In Deutschland und Europa gibt es bisher keine zugelassenen pharmakologischen Therapien und die Ergebnisse klinischer Studien sind aufgrund inkonsistenter Definitionen relevanter Krankheitsparameter bei Patienten mit NASH schwer vergleichbar. Gerade rechtzeitig hat jetzt das Liver-Forum, ein Multi-Stakeholder-Projekt, das US-amerikanische und europäische Regulierungsbehörden, akademische Forscher, Patientenvertreter, Ärzte und Industrievertreter einschließt, erste Publikationen herausgegeben. Das Konsortium hat Definitionen für die Aufnahme von NAFLD-Patienten in Studien und für die Analyse von Endpunkten in klinischen NASH-Studien aus der Sicht der regulatorischen Wissenschaft erstellt [5].

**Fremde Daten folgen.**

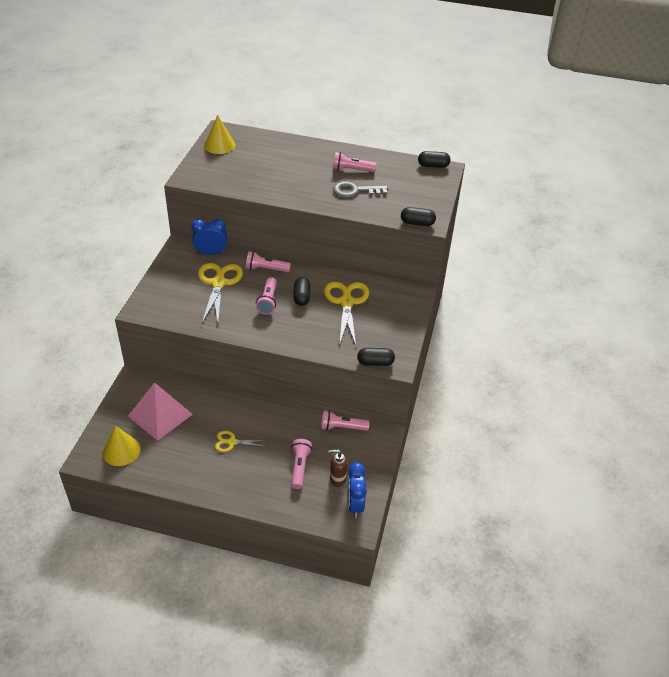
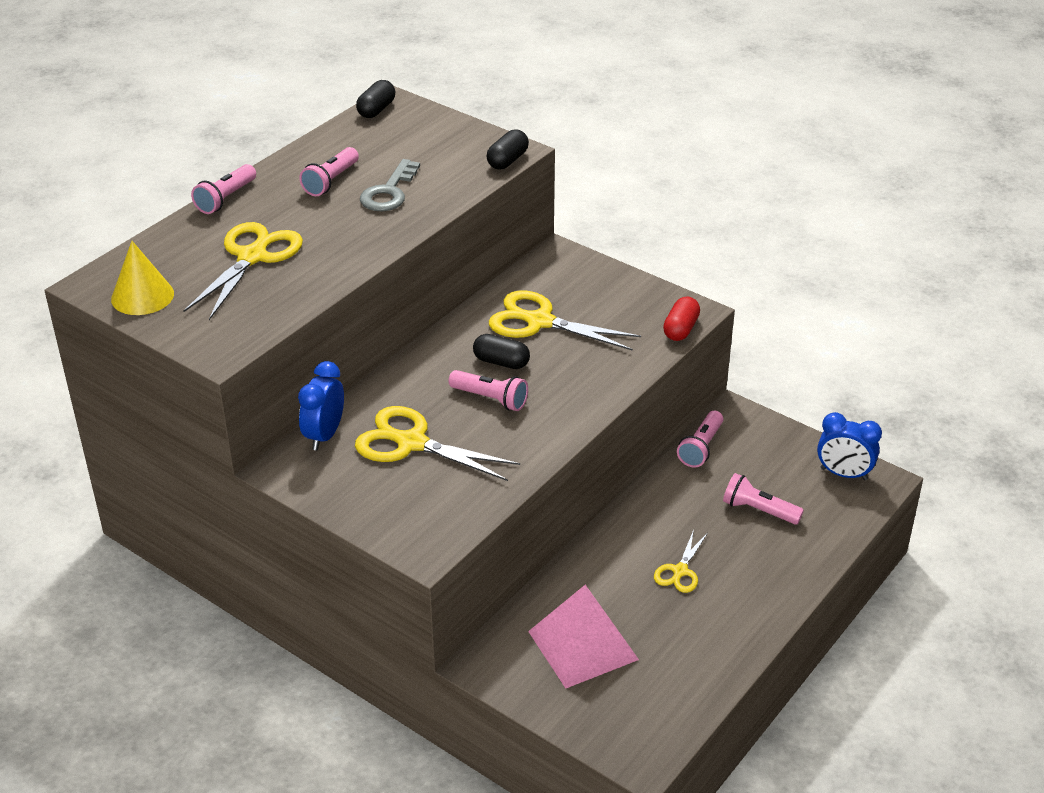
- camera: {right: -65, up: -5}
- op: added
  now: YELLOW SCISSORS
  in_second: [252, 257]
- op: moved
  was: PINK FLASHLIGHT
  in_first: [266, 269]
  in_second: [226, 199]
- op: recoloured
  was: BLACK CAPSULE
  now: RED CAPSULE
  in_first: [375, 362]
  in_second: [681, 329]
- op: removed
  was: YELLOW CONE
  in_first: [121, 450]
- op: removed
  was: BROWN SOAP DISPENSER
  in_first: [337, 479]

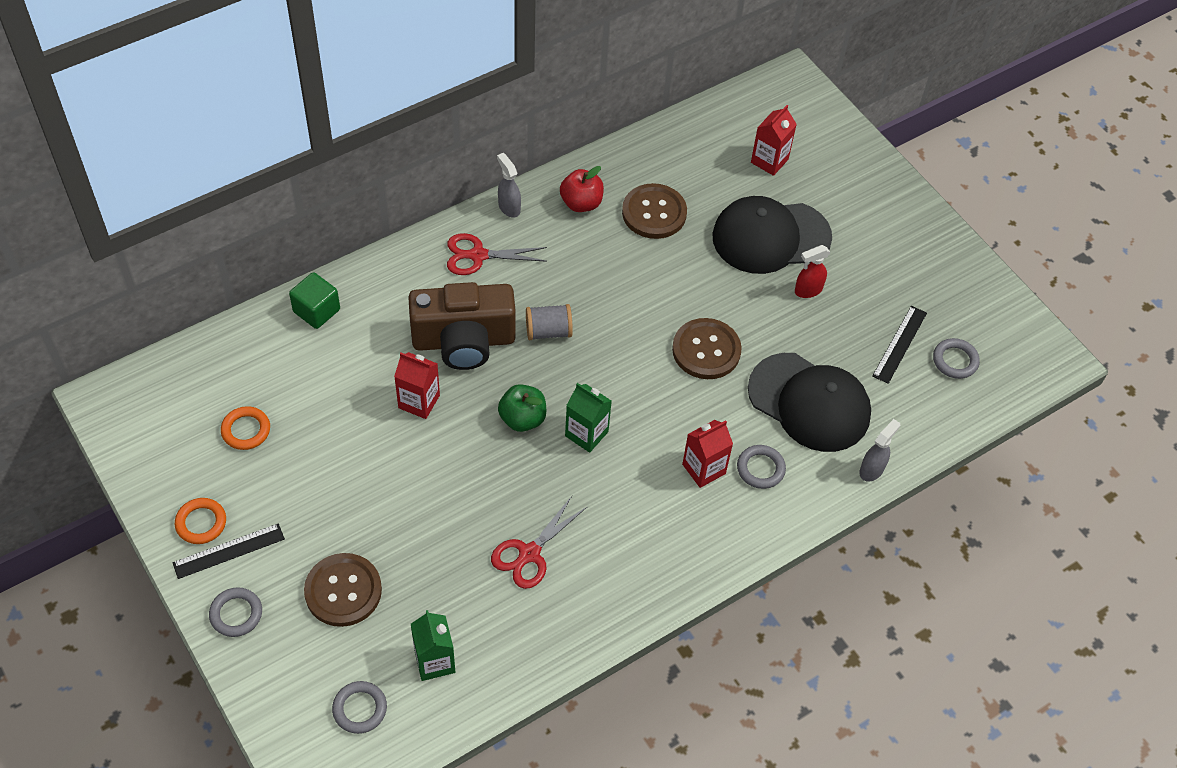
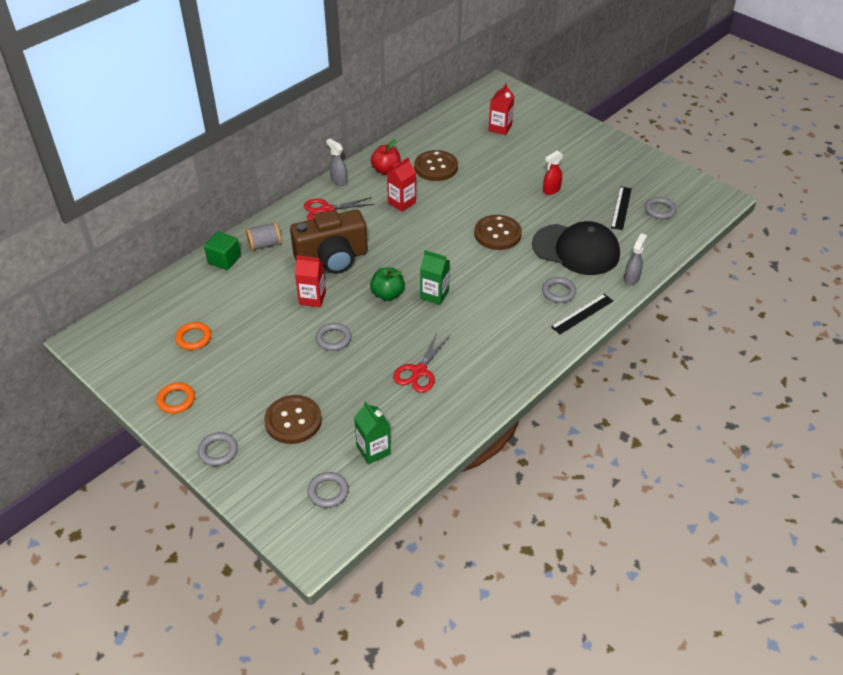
- camera: {right: -10, up: -10}
- op: moved
  was: GREY SPOOL
  in_first: [548, 331]
  in_second: [265, 245]
- op: added
  now: GREY RING
  in_second: [333, 339]
- op: moved
  was: RED CARTON
  in_first: [704, 469]
  in_second: [402, 203]
- op: moved
  was: BLACK RULER
  in_first: [229, 551]
  in_second: [582, 314]
- op: removed
  was: BLACK CAP
  in_first: [770, 237]

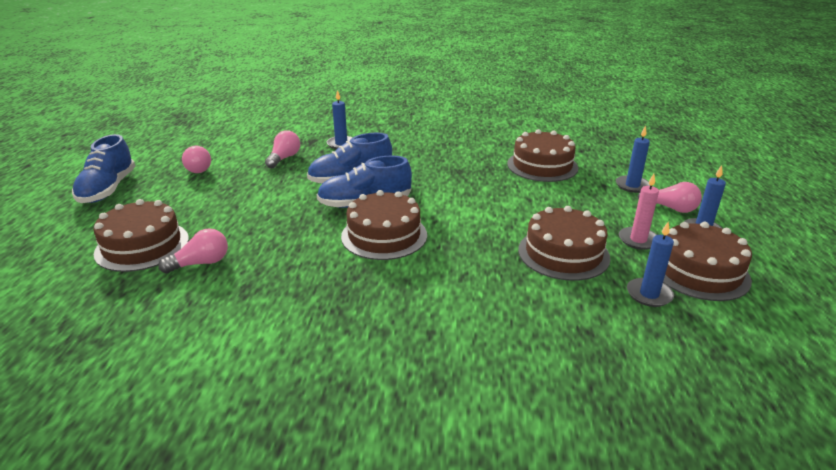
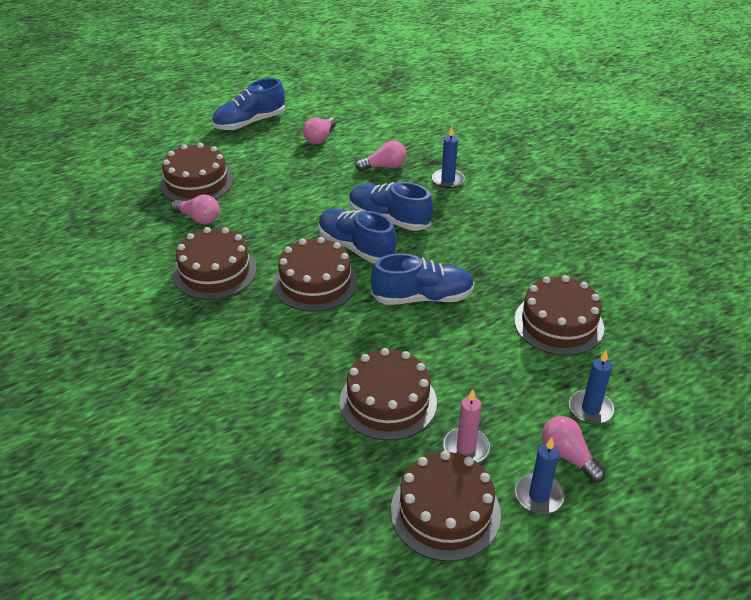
- camera: {right: 55, up: 10}
- op: added
  now: BROWN CAKE
  in_second: [215, 272]
- op: added
  now: BLUE SHOE
  in_second: [423, 298]
- op: turned
  was: PINK LIGHT BULB
  in_first: [670, 208]
  in_second: [568, 456]
  clockwise: 150
- op: removed
  was: BLUE CANDLE
  in_first: [649, 294]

Nur durch multizentrische Studien mit konzertierten Einschlusskriterien, definierten Endpunkten und homogenen Patientenpopulationen lässt sich die Vielzahl der aktuellen Therapeutika, die von Rau und Geier hier kompetent vorgestellt und diskutiert werden, evaluieren.

Nicht vergessen sollte man allerdings, dass es bereits einen erfolgreichen Therapieansatz gibt: kostengünstig, überall verfügbar und garantiert nur mit positiven Nebenwirkungen – die Lifestyle-Änderung!